Liu Tong, Fu Zili, Korantzopoulos Panagiotis, Zhang Xiaowei, Wang Shaohua, Li Guangping
Department of Cardiology, Tianjin Institute of Cardiology, Second Hospital of Tianjin Medical University, People's Republic of China.
Ann Noninvasive Electrocardiol. 2010 Jul;15(3):259-63. doi: 10.1111/j.1542-474X.2010.00373.x.
To study the association between obesity and P-wave duration and dispersion (P(d)) in order to evaluate the potential risk for atrial fibrillation development in Chinese subjects using the definitions applied for Asian populations.
The study population consisted of 40 obese (body mass index (BMI) > or = 25 Kg/m(2), according to the World Health Organization classification for the Asian population) subjects and 20 age- and sex-matched normal weight controls. Maximum P-wave duration (P(max)), minimum P-wave duration (P(min)), and P(d) were carefully measured using a 12-lead electrocardiogram, while the presence of interatrial block (IAB; P > or = 110 ms) was assessed.
There were no significant differences between the two groups regarding age, sex, history of hypertension or diabetes, and hyperlipidemia. Compared to controls, BMI, left atrial diameter (LAD), and interventricular septal thickness were increased, while P(max) (111.9 +/- 9.3 vs 101.1 +/- 6.0 ms, P < 0.01) and P(d) (47.9 +/- 9.3 vs 31.8 +/- 6.9 ms, P < 0.01) were significantly prolonged in the obese group. P(min) was similar between the two groups. The prevalence of IAB was significantly greater in the obese subjects. Pearson's correlation analysis showed that there were positive correlations between P(d) and BMI (r = 0.6, P < 0.001), as well as between P(d) and LAD (r = 0.366, P < 0.05).

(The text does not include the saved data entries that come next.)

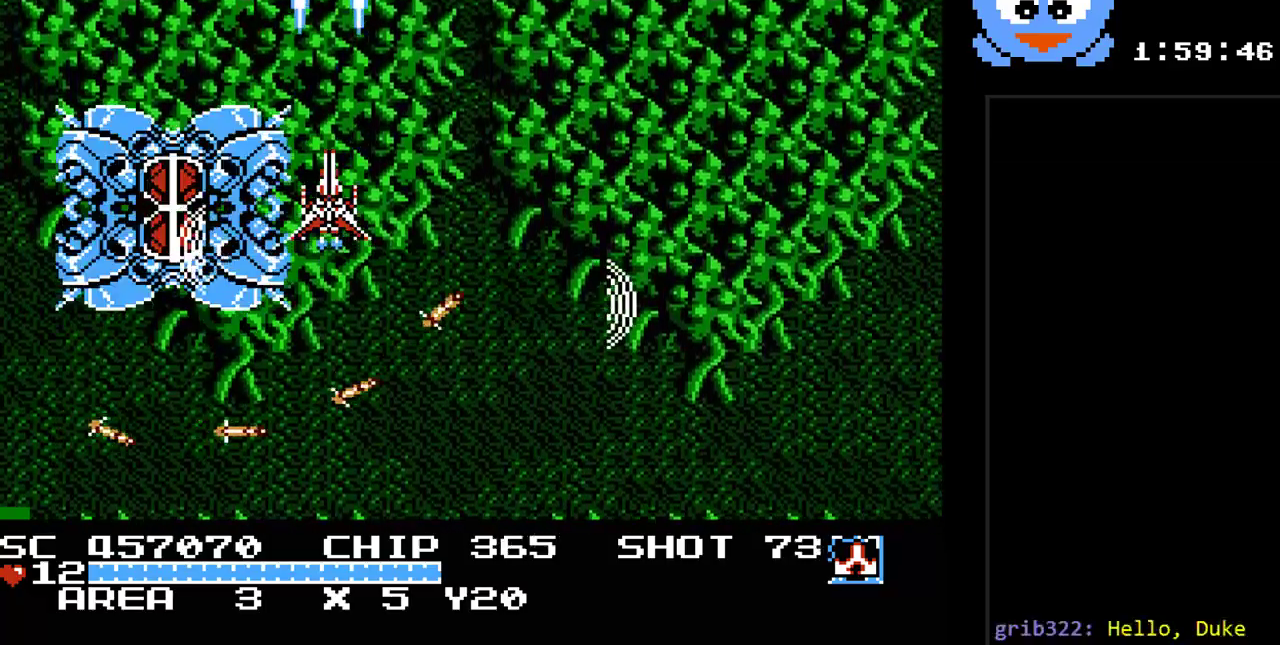
{"buttons": ["B", "Y"], "events": []}
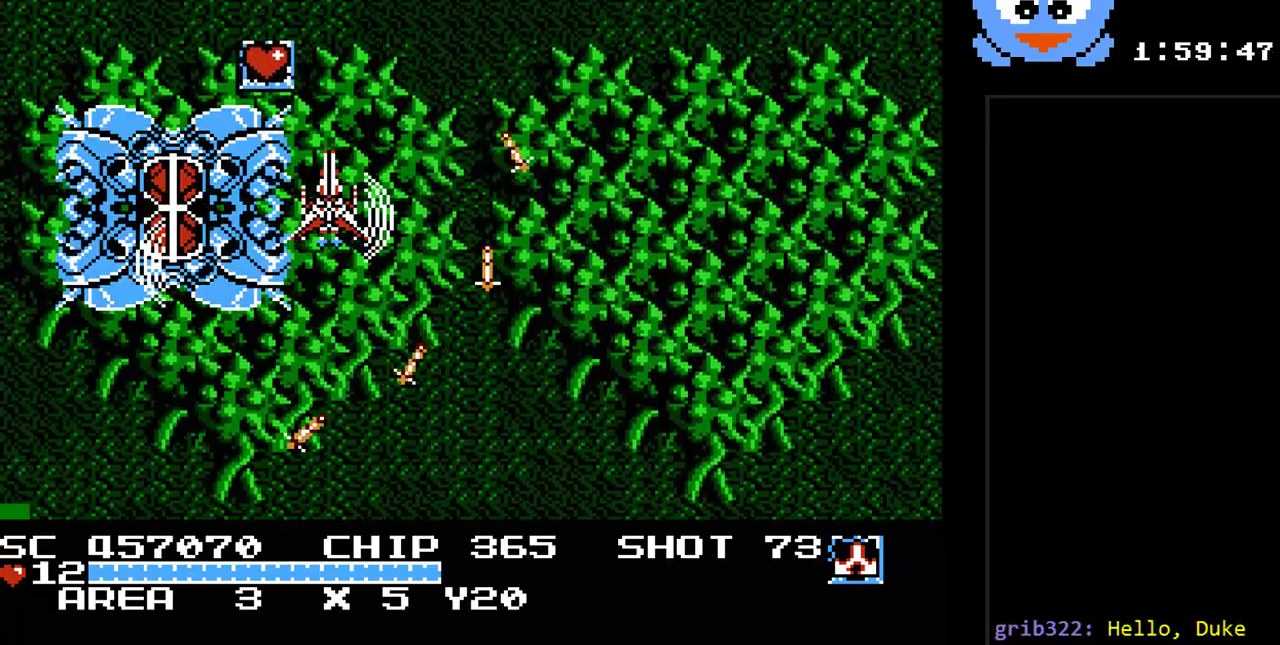
{"buttons": ["Y", "DPAD_UP", "DPAD_LEFT"], "events": [[400, "DPAD_LEFT", "down"], [400, "DPAD_UP", "down"], [467, "B", "up"]]}
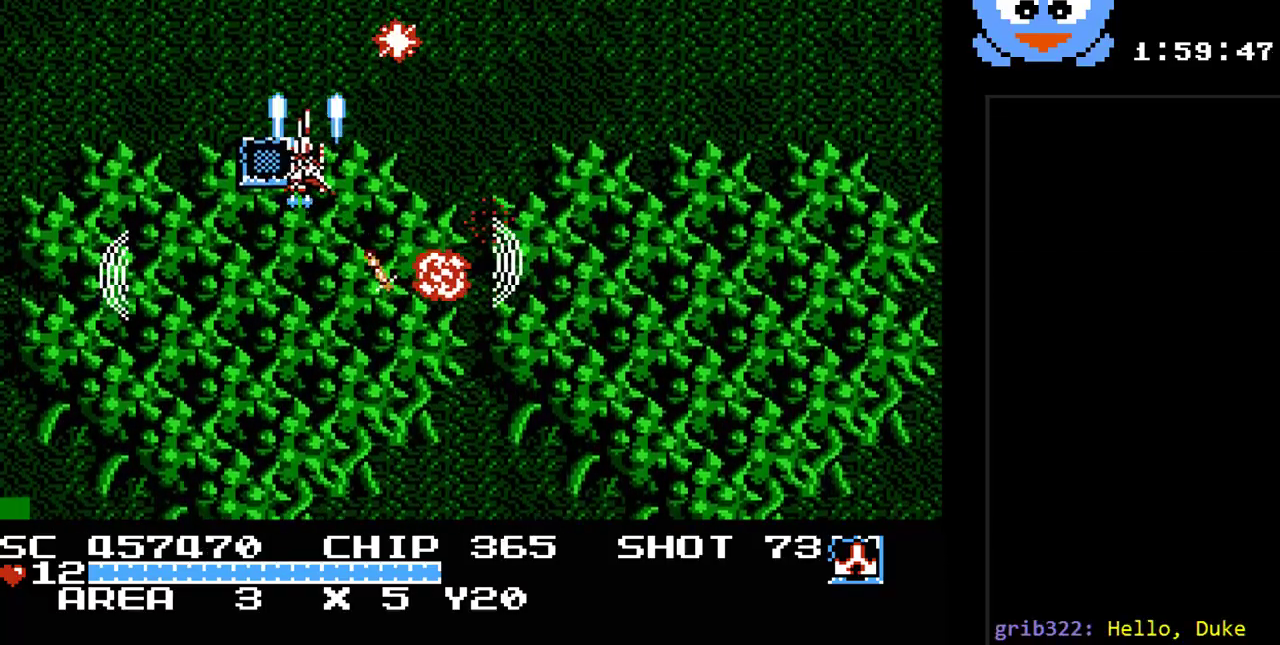
{"buttons": ["Y", "DPAD_DOWN", "DPAD_RIGHT"], "events": [[67, "DPAD_UP", "up"], [133, "DPAD_DOWN", "down"], [283, "DPAD_LEFT", "up"], [450, "DPAD_RIGHT", "down"]]}
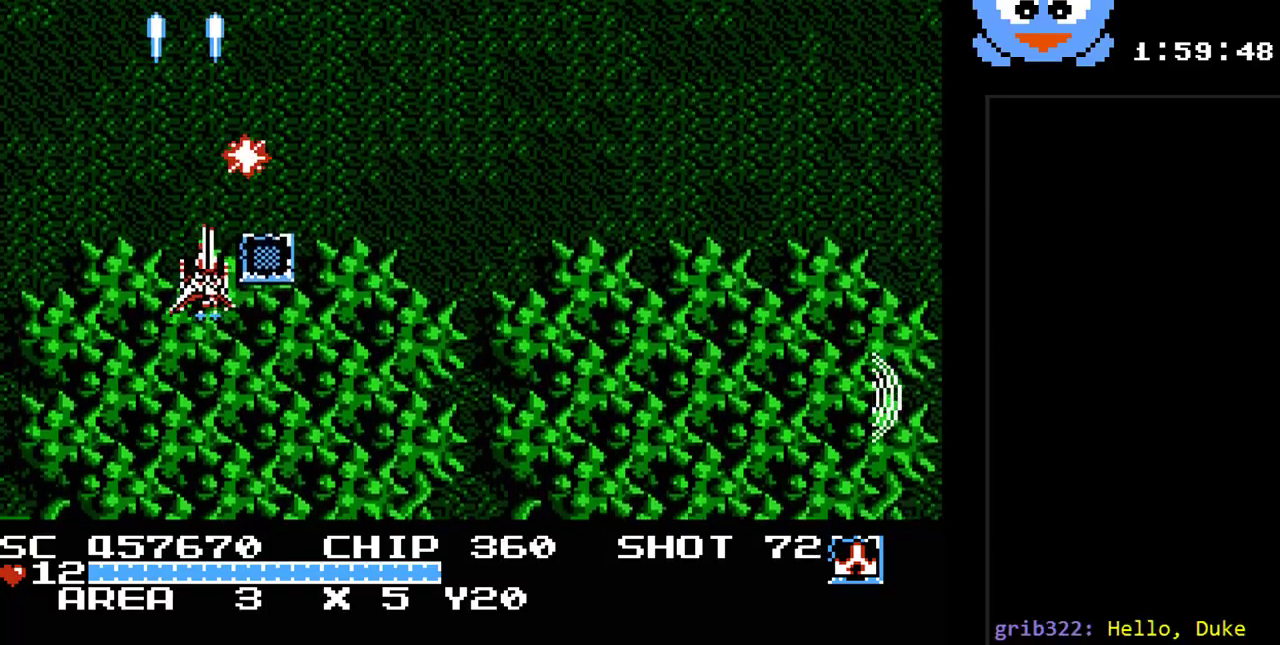
{"buttons": ["Y", "DPAD_RIGHT"], "events": [[300, "DPAD_DOWN", "up"]]}
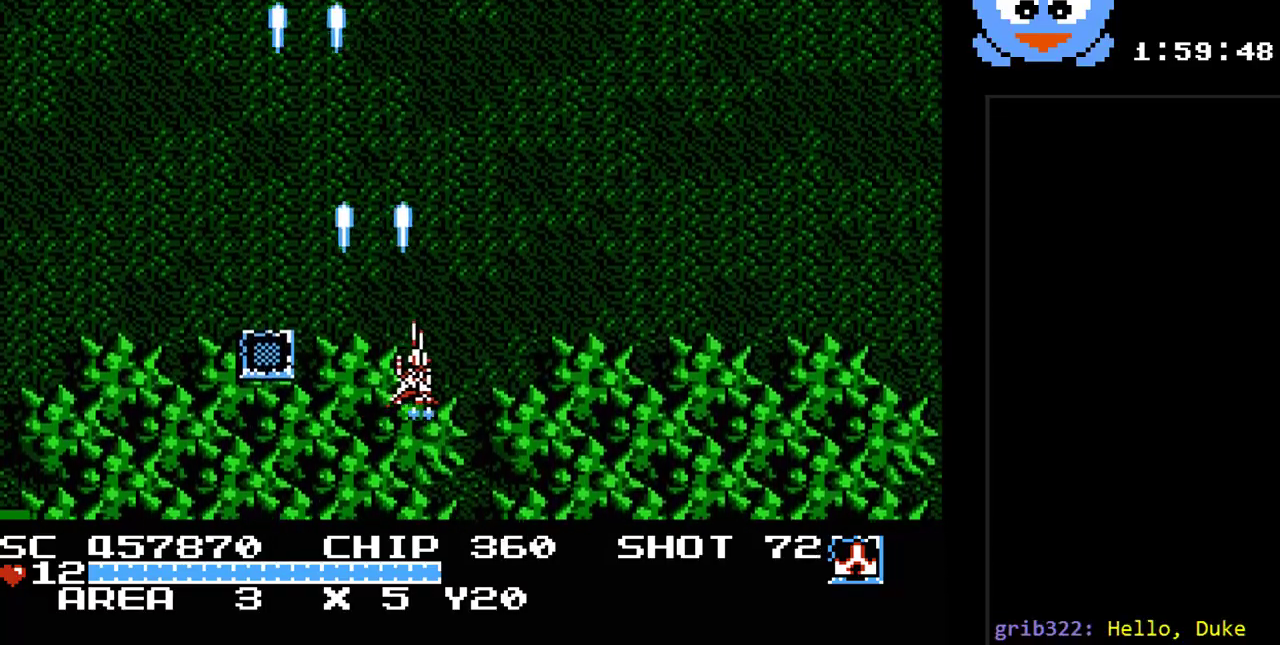
{"buttons": ["Y"], "events": [[350, "DPAD_RIGHT", "up"]]}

Our data suggest that obesity is associated with increased P(max) and P(d), and increased prevalence of IAB, parameters that have been associated with atrial fibrillation. The correlation of these electrocardiogram parameters with LAD indicates an association between increased BMI and atrial remodeling in Asian subjects.
研究肥胖与P波时限及离散度(P(d))之间的关联,以便运用适用于亚洲人群的定义评估中国受试者发生心房颤动的潜在风险。
研究人群包括40名肥胖受试者(根据世界卫生组织对亚洲人群的分类,体重指数(BMI)≥25 Kg/m²)以及20名年龄和性别匹配的正常体重对照者。使用12导联心电图仔细测量最大P波时限(P(max))、最小P波时限(P(min))和P(d),同时评估房间阻滞(IAB;P≥110 ms)的存在情况。
两组在年龄、性别、高血压或糖尿病病史以及高脂血症方面无显著差异。与对照组相比,肥胖组的BMI、左心房直径(LAD)和室间隔厚度增加,而P(max)(111.9±9.3 vs 101.1±6.0 ms,P<0.01)和P(d)(47.9±9.3 vs 31.8±6.9 ms,P<0.01)显著延长。两组间P(min)相似。肥胖受试者中IAB的患病率显著更高。Pearson相关分析显示,P(d)与BMI之间存在正相关(r = 0.6,P<0.001),P(d)与LAD之间也存在正相关(r = 0.366,P<0.05)。
我们的数据表明,肥胖与P(max)和P(d)增加以及IAB患病率增加有关,这些参数与心房颤动有关。这些心电图参数与LAD的相关性表明,亚洲受试者中BMI增加与心房重构之间存在关联。